▶ **Work item**
Once every line in the data below has been checked for "sneaker", give the number of lines that hold it, and only that.

▶ **Source material**

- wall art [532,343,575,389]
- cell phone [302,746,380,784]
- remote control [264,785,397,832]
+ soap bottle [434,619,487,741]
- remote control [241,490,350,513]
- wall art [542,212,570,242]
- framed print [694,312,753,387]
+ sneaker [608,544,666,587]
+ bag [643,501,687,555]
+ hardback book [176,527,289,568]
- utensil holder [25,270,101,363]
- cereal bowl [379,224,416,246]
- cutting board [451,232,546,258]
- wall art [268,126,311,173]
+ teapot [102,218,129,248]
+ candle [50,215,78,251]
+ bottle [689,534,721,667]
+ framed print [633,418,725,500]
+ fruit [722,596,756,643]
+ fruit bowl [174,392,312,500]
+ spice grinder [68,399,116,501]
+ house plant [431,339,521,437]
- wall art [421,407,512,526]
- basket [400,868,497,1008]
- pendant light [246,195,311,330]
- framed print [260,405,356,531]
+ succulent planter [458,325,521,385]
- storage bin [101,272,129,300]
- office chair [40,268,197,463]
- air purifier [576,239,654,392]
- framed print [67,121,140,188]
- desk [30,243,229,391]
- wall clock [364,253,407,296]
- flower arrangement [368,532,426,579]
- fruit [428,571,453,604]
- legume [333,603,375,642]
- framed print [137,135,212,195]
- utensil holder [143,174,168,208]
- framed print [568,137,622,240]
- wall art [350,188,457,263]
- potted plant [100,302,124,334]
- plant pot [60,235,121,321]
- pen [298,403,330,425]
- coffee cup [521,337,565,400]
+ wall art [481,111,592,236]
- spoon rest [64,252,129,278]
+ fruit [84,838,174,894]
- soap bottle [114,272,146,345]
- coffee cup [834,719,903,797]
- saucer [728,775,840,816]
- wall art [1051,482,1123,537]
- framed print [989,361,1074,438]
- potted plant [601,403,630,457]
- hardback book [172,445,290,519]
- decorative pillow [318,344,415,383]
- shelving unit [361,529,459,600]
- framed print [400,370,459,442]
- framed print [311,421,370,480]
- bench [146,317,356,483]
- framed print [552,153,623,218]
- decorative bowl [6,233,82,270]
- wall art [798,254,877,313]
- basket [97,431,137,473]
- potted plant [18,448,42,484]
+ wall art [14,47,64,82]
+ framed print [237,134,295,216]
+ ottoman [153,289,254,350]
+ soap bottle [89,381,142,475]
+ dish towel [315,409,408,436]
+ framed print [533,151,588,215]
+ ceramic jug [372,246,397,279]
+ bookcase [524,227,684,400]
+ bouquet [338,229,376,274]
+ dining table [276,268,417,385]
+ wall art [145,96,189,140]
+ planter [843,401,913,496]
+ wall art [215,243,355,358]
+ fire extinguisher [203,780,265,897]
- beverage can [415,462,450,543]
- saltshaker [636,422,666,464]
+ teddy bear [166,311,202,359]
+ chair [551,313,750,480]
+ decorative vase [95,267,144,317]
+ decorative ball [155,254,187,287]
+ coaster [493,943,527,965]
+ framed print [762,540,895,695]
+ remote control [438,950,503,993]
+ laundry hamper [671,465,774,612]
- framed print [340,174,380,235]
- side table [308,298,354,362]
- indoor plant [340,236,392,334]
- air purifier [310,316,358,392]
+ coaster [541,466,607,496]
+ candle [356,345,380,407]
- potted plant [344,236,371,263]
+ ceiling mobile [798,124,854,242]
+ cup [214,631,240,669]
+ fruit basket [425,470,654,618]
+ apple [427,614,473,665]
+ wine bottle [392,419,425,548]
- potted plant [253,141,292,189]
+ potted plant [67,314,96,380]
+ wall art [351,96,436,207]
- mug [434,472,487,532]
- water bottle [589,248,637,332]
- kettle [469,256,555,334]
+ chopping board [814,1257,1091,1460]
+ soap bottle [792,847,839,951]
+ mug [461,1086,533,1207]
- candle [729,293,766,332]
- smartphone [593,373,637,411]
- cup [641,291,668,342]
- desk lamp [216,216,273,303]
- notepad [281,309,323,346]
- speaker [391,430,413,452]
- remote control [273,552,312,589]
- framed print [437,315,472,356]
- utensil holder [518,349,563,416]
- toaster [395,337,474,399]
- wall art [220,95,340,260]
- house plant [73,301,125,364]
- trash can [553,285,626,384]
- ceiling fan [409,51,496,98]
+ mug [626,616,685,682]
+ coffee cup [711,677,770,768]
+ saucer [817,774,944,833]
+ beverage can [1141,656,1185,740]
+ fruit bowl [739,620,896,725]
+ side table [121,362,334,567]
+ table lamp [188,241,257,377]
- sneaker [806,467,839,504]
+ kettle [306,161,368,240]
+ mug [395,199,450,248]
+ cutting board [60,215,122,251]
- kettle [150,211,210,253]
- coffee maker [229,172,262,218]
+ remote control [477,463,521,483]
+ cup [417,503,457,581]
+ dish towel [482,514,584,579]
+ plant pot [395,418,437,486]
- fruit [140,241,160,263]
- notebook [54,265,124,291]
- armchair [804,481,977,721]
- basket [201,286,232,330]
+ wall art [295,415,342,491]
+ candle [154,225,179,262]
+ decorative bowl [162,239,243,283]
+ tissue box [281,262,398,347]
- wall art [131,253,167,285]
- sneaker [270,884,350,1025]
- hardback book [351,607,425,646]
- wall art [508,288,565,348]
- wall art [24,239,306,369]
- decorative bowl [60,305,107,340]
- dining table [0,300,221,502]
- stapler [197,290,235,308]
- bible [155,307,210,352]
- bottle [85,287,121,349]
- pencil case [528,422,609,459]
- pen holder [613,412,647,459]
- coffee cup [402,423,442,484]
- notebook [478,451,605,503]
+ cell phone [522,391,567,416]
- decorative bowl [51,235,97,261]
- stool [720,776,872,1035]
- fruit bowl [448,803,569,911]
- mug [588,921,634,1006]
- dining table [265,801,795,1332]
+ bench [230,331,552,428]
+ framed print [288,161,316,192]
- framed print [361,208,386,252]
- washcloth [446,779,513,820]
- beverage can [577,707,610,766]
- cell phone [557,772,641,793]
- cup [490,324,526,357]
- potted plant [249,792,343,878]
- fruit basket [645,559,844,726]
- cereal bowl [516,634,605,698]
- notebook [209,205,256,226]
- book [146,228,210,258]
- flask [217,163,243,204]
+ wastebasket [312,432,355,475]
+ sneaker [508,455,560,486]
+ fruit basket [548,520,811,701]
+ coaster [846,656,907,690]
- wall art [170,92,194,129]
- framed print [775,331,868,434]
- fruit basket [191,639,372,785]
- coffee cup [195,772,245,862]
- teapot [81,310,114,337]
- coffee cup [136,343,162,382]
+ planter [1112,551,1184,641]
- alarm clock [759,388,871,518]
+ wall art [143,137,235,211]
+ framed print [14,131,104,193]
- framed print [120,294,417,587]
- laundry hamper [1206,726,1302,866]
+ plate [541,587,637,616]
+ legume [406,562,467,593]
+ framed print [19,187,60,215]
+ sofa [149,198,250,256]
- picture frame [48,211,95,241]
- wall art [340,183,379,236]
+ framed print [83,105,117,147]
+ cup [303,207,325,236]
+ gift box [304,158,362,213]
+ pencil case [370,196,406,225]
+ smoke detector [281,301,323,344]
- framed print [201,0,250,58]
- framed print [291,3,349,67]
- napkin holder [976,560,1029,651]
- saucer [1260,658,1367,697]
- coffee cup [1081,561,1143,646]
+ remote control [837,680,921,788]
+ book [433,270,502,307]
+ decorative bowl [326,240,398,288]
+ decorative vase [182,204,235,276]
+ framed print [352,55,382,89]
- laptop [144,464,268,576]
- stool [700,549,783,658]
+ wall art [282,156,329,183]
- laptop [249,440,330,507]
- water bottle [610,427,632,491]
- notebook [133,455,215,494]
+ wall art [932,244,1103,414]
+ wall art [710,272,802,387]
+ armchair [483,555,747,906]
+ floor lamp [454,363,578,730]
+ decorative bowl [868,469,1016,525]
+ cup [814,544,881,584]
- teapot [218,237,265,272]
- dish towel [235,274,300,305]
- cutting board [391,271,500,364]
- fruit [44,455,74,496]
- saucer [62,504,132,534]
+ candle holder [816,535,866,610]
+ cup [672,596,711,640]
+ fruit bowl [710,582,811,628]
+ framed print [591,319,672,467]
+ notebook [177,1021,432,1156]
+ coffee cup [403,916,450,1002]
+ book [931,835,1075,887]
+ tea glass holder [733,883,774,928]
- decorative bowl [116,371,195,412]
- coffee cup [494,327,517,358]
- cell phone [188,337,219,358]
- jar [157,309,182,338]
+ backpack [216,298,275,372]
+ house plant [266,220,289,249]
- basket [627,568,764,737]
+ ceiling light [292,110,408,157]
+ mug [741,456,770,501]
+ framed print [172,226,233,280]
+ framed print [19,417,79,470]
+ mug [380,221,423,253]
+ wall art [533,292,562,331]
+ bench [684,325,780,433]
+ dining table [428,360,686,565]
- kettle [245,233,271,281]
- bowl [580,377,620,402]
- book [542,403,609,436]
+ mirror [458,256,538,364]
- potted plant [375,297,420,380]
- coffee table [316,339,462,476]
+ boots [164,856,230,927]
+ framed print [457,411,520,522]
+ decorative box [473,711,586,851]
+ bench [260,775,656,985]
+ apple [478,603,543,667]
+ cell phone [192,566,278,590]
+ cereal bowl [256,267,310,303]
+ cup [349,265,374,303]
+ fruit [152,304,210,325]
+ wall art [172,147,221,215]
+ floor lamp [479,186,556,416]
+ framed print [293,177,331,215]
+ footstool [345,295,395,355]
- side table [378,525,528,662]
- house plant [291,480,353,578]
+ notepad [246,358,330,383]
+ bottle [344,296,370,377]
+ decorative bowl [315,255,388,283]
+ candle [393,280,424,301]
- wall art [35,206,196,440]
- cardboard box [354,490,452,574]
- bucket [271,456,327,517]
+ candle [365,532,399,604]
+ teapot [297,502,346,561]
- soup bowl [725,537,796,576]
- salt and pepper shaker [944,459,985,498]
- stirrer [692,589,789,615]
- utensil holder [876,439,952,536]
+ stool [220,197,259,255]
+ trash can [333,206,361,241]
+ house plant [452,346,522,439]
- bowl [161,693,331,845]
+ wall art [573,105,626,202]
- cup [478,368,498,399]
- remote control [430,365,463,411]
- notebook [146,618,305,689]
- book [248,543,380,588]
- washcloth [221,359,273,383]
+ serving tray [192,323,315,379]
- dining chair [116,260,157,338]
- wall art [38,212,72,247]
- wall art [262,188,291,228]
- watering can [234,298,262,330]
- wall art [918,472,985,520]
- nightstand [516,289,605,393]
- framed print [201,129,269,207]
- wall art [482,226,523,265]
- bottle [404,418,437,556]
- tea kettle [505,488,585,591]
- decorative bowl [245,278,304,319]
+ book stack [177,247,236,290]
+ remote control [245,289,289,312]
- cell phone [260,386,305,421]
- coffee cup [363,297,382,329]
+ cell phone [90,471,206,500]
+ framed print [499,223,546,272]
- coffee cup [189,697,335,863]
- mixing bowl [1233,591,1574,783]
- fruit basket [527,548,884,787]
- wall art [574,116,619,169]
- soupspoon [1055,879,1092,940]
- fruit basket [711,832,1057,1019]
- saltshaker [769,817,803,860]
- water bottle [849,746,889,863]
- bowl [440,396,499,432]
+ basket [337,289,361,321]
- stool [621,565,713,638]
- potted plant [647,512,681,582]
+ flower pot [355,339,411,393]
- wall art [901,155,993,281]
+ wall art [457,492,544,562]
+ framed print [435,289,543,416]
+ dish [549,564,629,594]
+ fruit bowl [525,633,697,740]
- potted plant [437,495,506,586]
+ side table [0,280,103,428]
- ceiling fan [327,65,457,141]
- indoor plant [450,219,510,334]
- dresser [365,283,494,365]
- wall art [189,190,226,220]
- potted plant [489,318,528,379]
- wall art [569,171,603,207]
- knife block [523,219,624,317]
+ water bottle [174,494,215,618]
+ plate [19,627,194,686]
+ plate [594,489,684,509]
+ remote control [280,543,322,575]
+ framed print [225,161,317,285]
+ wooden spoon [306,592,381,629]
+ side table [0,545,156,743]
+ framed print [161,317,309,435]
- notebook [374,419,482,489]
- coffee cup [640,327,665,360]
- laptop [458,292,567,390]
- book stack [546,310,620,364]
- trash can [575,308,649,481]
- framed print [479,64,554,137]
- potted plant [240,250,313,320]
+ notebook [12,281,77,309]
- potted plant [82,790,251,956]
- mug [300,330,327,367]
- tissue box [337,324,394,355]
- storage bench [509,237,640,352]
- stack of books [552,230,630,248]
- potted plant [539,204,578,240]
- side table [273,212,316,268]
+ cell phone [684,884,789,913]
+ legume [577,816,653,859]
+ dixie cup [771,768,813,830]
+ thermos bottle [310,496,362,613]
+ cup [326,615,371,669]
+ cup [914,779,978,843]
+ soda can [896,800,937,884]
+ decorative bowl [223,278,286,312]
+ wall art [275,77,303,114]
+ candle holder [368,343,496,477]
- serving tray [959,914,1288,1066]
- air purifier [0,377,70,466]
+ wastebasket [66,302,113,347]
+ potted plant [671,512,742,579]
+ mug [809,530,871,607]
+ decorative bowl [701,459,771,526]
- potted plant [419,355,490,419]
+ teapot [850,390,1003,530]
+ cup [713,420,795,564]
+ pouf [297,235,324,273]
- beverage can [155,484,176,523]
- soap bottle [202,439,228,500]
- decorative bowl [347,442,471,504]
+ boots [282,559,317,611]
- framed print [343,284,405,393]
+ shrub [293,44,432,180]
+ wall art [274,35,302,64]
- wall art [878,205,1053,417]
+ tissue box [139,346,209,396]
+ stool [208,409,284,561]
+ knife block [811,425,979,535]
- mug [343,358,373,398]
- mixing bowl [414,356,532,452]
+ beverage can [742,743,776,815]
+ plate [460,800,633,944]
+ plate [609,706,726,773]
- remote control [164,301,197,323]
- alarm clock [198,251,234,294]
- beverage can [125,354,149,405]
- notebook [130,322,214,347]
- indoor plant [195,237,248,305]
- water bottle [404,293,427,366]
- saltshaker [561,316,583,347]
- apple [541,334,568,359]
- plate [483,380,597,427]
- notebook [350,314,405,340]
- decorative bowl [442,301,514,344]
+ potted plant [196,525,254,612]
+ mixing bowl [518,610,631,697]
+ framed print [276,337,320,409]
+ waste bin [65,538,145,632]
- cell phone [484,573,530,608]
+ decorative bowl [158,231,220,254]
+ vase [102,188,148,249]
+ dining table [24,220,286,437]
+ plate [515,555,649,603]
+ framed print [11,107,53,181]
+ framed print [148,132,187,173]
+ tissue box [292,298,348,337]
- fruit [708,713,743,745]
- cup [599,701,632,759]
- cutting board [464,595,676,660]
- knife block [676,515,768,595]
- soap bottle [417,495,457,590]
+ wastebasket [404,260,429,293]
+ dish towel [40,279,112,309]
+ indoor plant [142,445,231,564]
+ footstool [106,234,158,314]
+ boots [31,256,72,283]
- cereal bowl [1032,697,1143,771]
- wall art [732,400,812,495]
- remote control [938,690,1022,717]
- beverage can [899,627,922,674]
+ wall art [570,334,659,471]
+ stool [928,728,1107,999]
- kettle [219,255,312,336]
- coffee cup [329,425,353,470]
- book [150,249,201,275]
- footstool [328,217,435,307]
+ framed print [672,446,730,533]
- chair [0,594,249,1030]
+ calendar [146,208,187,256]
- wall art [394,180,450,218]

▶ **Answer for this exercise**
4